In every row, rename the field "scientific name" to "taxon name" and repeat the lines with everything else unchanged. Omit the pictures from your output.

Begin Records to use

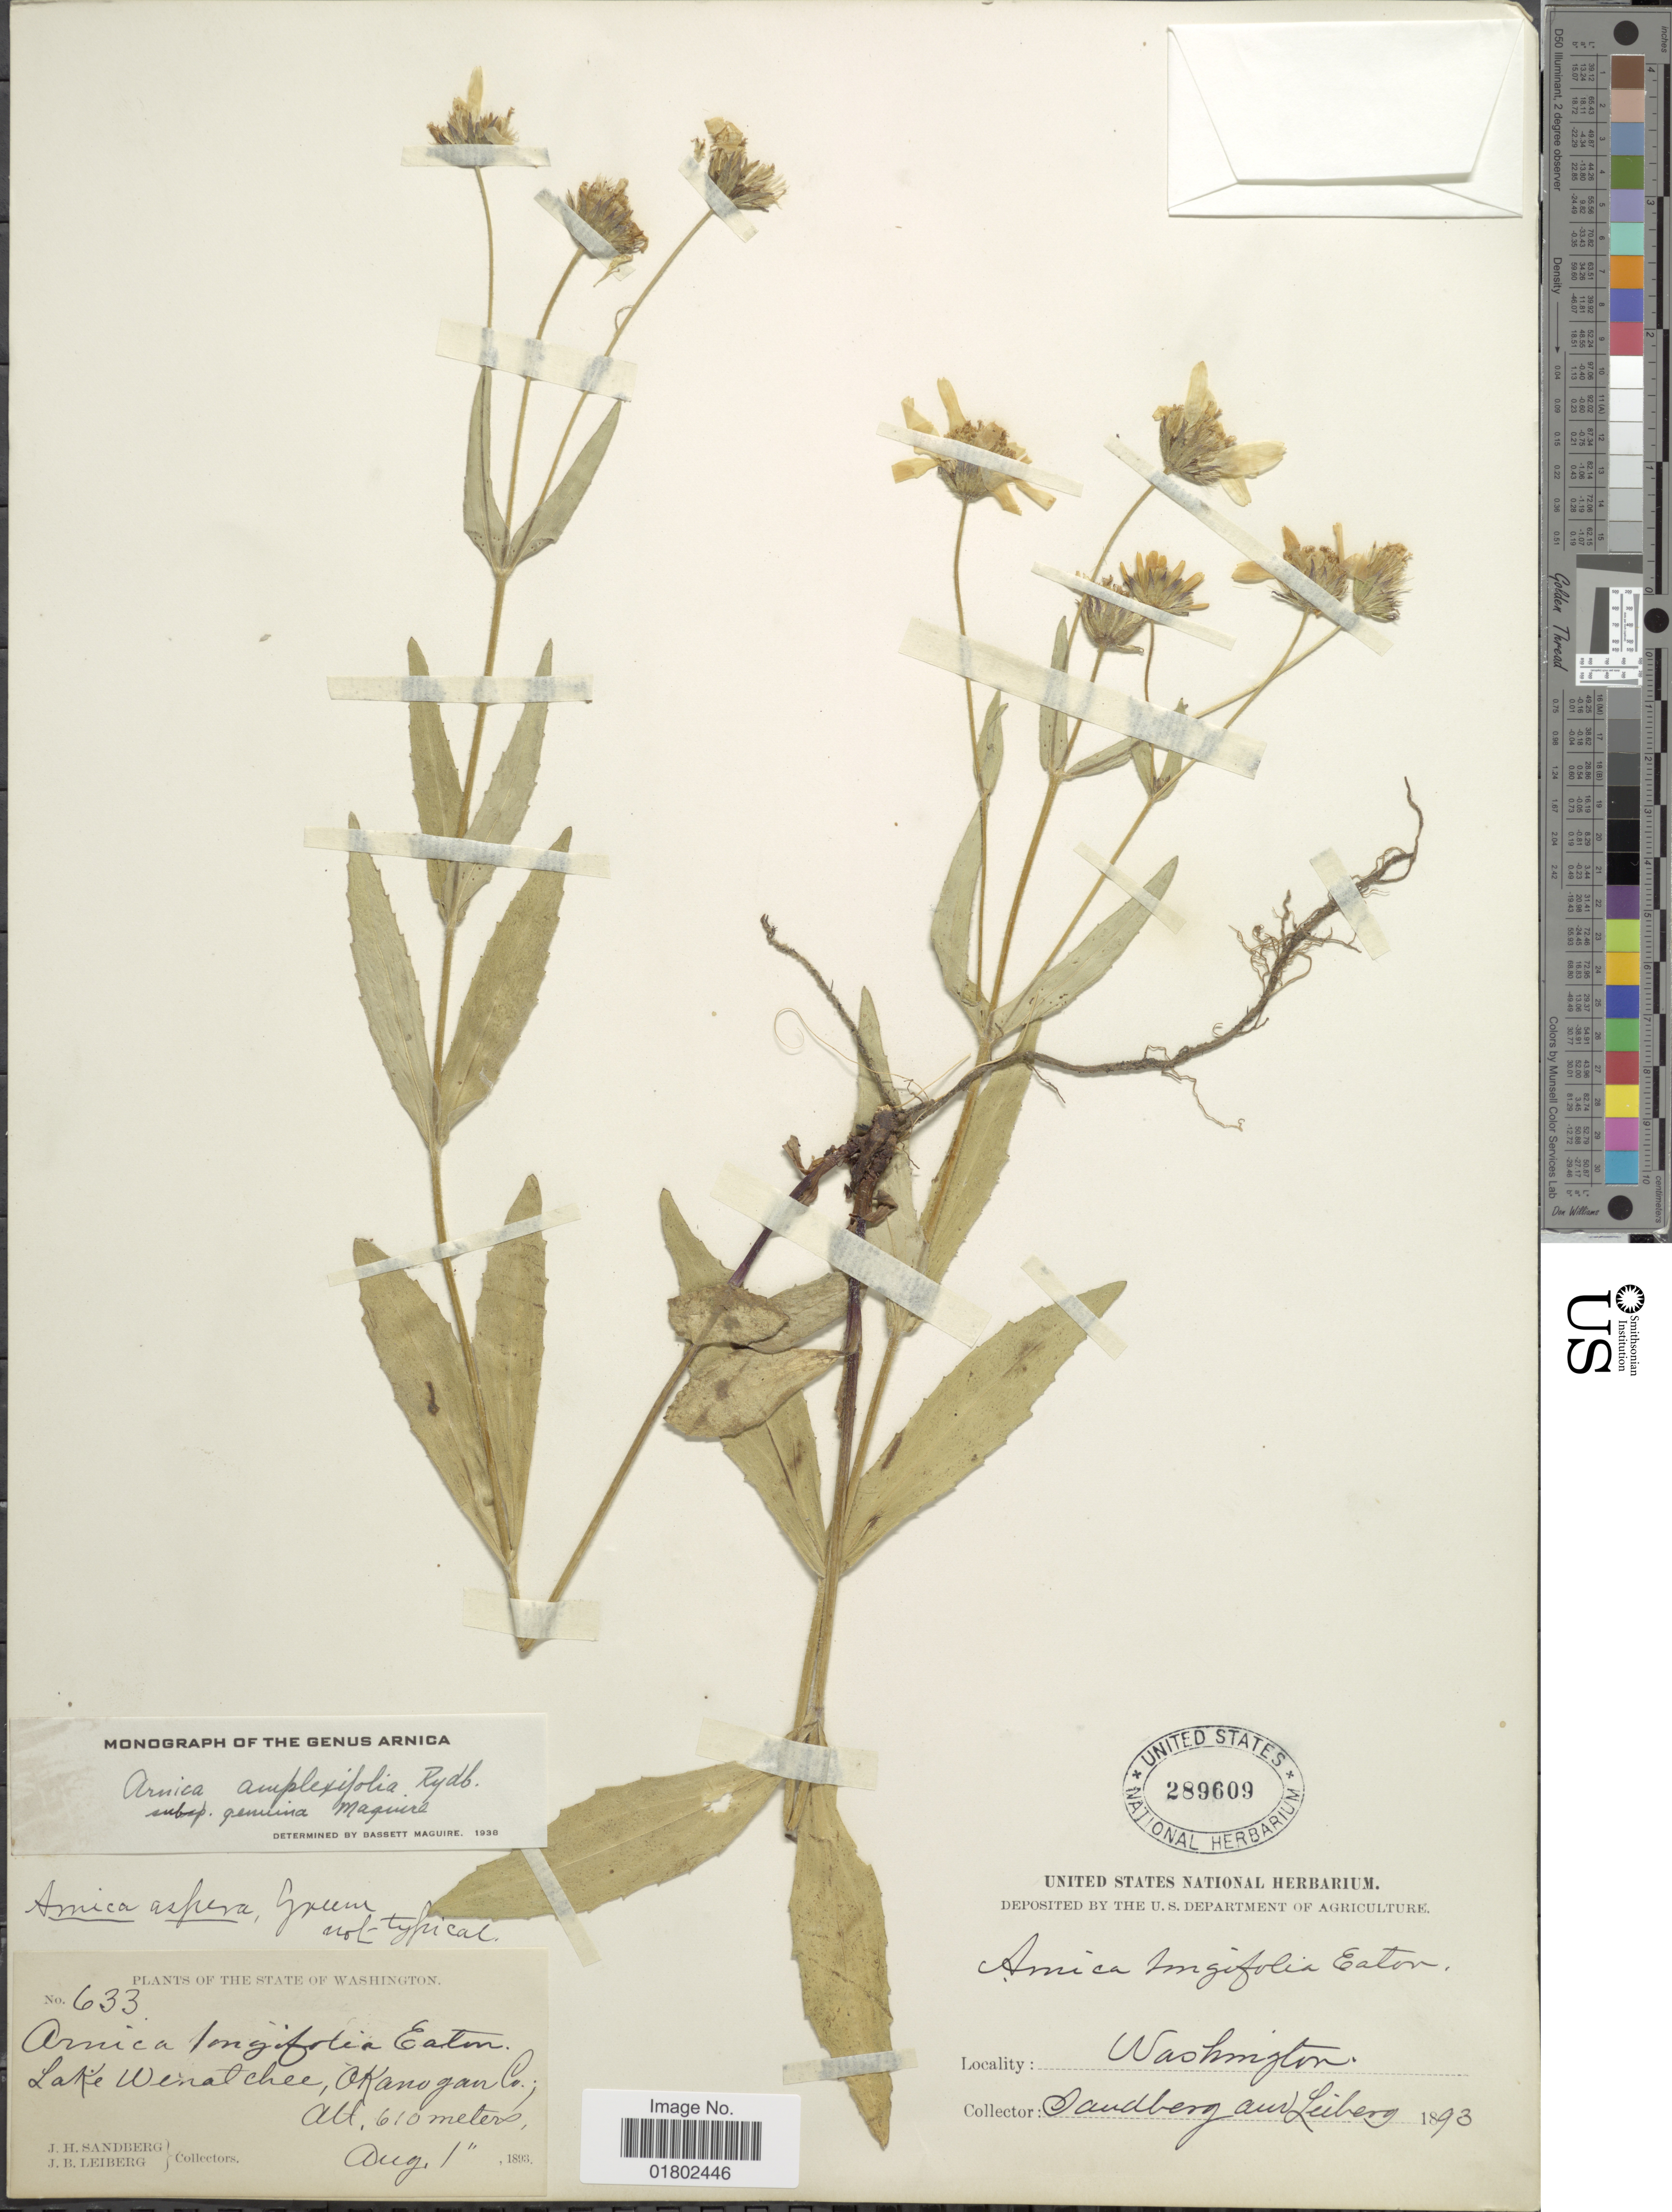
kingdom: Plantae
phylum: Tracheophyta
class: Magnoliopsida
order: Asterales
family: Asteraceae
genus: Arnica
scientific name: Arnica amplexifolia subsp. genuina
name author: Maguire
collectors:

End Records to use

*Solution to the problem*
kingdom: Plantae
phylum: Tracheophyta
class: Magnoliopsida
order: Asterales
family: Asteraceae
genus: Arnica
taxon name: Arnica amplexifolia subsp. genuina
name author: Maguire
collectors:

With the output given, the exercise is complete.